Researchers from Loma Linda University in California, found that people who ate a diet containing a lot of almonds experienced a rise in their insulin sensitivity as well as lower levels of low-density lipoprotein (LDL), or bad cholesterol, both common risk factors in the development of type 2 diabetes .
To investigate, researchers studied 65 adults with an average age of 54, all with prediabetes. They randomly divided the participants into two groups; one group consumed a diet that conformed with the American Diabetes Association (ADA) recommendations, which consists of 15-20% calories from protein, 10% total energy from saturated fat, 60-70% from carbohydrate and monounsaturated fatty acids (MUFA) and less than 300 mg of cholesterol per day for 16 weeks, excluding all nuts.

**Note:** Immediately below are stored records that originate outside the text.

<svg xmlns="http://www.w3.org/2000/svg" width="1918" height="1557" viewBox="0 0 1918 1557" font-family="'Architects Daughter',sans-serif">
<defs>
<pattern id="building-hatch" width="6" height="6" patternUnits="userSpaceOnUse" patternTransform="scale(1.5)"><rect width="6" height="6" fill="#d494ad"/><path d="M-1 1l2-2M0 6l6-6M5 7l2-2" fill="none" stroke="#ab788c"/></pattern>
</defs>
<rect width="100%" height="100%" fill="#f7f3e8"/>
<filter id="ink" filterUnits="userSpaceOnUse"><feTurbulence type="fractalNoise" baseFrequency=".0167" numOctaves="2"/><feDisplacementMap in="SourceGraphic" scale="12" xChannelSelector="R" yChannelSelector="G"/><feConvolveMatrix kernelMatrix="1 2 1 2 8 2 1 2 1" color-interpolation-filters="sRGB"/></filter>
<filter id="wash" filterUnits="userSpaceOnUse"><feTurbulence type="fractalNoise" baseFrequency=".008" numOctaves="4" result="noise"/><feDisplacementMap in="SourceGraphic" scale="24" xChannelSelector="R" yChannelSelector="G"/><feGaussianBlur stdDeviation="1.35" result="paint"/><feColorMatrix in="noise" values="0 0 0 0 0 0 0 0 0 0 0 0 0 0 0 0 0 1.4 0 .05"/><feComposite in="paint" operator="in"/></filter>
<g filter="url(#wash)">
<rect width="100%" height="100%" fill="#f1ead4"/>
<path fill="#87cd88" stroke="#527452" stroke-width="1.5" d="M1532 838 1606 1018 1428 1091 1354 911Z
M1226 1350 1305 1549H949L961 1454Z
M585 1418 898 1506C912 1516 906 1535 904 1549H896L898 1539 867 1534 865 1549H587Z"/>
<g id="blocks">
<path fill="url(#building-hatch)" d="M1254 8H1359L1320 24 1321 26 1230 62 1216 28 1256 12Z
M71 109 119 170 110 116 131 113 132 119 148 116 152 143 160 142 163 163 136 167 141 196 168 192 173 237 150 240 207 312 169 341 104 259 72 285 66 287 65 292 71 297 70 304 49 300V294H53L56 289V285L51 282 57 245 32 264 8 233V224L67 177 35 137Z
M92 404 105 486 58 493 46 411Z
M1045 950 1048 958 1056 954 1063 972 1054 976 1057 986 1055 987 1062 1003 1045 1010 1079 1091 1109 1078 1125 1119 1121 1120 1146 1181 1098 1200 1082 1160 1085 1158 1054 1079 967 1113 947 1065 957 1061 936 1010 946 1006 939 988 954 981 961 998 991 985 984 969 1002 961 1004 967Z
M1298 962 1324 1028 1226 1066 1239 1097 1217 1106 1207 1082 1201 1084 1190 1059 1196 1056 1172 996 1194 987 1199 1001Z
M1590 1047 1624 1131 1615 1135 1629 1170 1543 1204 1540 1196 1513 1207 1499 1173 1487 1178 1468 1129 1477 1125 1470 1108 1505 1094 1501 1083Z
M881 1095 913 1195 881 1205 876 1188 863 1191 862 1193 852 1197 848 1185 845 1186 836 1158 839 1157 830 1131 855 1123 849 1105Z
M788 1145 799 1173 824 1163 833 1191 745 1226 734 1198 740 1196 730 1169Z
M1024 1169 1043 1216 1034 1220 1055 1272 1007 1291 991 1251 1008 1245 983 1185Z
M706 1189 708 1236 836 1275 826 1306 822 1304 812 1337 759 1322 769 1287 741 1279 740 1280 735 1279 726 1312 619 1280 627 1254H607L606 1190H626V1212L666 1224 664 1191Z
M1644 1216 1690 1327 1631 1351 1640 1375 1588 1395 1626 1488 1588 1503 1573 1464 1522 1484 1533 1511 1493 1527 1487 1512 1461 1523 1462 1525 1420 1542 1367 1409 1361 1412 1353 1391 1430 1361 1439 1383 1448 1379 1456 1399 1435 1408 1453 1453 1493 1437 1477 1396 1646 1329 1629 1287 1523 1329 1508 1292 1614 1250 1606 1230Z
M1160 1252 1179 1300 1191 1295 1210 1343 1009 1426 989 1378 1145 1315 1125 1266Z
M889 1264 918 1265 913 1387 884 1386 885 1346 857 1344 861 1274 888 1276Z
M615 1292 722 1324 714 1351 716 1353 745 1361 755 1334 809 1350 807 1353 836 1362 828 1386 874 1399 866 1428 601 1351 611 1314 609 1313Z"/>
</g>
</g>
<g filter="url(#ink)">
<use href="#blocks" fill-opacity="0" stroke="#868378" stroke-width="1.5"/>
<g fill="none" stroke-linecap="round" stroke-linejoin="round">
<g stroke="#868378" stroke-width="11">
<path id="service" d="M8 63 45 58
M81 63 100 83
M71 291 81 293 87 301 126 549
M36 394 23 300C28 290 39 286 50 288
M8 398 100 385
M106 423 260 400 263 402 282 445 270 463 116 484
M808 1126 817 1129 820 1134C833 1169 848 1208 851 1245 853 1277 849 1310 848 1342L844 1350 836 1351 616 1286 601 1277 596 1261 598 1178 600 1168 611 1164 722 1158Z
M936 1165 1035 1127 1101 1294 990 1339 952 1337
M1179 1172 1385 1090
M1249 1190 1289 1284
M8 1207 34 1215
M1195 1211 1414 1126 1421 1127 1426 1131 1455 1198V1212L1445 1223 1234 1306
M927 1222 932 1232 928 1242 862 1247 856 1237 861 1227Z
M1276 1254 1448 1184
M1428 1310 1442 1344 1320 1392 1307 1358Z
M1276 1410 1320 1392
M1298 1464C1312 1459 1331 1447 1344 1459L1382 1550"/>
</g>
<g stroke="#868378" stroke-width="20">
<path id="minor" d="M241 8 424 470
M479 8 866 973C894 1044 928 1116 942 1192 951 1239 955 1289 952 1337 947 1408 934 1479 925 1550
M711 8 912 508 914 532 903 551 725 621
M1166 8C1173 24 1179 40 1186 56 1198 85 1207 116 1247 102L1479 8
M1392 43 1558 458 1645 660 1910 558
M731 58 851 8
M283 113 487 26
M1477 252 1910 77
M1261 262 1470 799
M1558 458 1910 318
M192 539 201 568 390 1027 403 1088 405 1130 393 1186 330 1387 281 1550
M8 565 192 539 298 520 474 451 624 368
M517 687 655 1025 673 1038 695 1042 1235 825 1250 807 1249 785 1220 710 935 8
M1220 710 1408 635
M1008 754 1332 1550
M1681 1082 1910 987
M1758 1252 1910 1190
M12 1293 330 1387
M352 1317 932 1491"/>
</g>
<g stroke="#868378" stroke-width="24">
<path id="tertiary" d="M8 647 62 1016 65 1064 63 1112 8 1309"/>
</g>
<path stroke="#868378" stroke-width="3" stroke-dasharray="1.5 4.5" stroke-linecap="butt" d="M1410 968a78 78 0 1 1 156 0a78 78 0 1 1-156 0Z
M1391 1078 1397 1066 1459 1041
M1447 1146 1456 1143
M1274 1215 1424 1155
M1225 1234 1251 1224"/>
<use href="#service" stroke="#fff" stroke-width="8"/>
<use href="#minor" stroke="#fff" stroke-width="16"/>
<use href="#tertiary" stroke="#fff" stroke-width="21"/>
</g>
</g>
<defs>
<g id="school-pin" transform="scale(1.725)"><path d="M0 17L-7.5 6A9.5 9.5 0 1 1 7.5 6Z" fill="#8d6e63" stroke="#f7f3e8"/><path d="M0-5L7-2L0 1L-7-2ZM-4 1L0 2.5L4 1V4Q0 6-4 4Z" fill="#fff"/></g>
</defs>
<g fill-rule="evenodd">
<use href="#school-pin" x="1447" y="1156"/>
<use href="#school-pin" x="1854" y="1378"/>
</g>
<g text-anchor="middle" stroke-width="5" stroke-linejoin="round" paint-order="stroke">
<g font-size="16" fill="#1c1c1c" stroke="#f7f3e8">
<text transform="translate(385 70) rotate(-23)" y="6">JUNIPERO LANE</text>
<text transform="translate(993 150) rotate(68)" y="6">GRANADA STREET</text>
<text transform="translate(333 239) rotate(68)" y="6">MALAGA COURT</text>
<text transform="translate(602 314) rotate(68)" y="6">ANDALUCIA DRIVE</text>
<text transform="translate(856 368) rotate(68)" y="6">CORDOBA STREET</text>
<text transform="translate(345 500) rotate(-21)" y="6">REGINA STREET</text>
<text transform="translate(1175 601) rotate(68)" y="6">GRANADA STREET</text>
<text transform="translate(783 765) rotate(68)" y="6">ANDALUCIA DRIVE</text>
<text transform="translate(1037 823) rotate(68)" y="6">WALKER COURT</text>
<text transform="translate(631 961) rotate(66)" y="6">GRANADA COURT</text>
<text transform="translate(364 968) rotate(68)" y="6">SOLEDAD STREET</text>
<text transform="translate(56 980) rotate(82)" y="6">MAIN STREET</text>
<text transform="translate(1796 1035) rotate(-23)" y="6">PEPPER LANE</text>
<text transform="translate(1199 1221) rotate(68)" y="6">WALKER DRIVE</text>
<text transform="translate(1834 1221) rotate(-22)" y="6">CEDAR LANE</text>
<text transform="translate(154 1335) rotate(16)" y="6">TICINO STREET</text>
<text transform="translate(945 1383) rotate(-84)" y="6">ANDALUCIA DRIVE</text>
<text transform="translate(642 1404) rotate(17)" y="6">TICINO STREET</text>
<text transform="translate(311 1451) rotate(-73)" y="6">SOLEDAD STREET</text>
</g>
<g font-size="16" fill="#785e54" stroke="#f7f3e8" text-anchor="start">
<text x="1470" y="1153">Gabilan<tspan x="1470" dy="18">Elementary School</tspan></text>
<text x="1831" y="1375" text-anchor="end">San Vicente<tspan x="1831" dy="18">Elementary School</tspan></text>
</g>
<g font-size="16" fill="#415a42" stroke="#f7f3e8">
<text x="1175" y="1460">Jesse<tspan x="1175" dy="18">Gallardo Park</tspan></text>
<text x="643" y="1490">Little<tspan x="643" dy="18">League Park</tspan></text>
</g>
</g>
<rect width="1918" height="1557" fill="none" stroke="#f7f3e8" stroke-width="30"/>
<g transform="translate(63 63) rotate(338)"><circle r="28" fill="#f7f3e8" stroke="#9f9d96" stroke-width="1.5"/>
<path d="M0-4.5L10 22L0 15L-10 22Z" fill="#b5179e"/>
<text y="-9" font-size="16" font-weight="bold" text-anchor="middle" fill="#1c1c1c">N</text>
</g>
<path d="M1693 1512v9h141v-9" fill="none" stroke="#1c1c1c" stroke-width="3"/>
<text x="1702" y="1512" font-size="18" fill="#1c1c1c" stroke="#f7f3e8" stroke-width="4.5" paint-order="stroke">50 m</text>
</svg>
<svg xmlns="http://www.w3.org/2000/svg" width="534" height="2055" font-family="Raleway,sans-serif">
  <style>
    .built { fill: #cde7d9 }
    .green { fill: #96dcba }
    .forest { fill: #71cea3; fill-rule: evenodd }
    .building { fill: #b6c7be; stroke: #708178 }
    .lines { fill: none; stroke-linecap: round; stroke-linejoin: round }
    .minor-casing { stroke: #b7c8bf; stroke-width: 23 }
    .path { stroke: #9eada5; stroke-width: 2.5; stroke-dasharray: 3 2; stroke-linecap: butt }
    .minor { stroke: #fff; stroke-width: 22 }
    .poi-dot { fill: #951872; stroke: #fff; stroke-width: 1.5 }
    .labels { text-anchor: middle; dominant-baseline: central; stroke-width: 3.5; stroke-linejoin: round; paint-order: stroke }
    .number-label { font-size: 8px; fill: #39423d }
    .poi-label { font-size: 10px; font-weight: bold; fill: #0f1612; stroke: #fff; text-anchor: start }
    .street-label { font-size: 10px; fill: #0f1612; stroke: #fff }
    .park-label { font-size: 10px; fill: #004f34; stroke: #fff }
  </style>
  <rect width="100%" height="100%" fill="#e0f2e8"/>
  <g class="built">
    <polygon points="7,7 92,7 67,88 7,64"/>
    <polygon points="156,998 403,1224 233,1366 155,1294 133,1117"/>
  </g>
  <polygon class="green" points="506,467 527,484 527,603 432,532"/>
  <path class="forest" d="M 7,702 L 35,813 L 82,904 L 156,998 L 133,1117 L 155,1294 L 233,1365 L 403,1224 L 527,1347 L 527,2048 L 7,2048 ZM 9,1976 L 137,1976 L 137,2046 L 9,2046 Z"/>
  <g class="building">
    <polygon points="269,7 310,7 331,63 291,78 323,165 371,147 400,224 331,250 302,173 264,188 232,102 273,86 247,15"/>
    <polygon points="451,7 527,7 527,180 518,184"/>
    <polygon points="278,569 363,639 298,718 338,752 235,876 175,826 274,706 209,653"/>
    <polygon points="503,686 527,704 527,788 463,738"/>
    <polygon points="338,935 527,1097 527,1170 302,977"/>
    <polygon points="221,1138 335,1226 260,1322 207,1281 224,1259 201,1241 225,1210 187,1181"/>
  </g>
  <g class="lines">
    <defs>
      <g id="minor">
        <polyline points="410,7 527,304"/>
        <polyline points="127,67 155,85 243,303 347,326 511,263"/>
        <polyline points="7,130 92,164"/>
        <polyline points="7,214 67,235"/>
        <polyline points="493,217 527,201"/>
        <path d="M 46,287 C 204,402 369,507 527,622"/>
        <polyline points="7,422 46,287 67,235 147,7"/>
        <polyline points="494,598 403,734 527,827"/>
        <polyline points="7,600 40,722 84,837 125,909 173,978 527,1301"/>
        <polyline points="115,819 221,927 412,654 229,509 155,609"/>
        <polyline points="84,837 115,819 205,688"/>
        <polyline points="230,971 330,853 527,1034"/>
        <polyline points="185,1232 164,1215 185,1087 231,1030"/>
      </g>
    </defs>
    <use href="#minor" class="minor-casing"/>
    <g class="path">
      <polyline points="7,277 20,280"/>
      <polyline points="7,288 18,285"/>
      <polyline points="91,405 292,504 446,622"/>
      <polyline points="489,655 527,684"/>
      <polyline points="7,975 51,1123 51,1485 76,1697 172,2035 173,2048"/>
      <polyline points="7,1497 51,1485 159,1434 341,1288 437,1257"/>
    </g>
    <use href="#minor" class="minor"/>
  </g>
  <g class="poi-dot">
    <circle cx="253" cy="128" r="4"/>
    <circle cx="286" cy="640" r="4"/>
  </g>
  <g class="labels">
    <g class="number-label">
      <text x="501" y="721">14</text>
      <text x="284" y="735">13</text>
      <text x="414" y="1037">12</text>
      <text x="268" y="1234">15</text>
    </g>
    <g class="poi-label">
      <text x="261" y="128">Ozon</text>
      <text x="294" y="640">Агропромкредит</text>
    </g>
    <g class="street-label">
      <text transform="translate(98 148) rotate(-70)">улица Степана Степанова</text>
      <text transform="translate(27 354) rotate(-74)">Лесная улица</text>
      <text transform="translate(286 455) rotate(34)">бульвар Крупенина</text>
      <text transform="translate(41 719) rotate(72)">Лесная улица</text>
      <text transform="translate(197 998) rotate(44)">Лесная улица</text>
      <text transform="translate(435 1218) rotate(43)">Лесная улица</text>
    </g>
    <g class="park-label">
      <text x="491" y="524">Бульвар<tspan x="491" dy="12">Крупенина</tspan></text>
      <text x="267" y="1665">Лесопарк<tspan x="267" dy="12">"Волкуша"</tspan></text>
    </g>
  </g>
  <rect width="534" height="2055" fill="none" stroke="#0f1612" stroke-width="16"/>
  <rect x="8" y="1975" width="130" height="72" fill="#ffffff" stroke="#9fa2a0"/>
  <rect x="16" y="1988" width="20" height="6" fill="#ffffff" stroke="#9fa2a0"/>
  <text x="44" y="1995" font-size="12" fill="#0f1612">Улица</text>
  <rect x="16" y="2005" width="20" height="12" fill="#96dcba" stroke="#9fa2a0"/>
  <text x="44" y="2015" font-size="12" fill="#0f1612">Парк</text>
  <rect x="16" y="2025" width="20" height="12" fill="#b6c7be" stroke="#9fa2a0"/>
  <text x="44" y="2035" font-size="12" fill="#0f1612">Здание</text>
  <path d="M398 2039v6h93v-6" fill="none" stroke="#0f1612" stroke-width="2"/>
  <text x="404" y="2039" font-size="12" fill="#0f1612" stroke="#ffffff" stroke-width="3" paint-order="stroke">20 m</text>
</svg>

The other group consumed the same ADA-recommended diet, but with 20% of the calories from almonds.
After 16 weeks, researchers found that the group that consumed an almond-enriched diet showed significantly improved LDL-cholesterol levels and measures of insulin sensitivity, risk factors for heart disease and type 2 diabetes, compared with the other group.
Researchers say that the results are promising, especially for those with risk factors for chronic diseases, such as type 2 diabetes and cardiovascular disease, because their findings show that dietary changes may help to improve factors that play a potential role in disease development.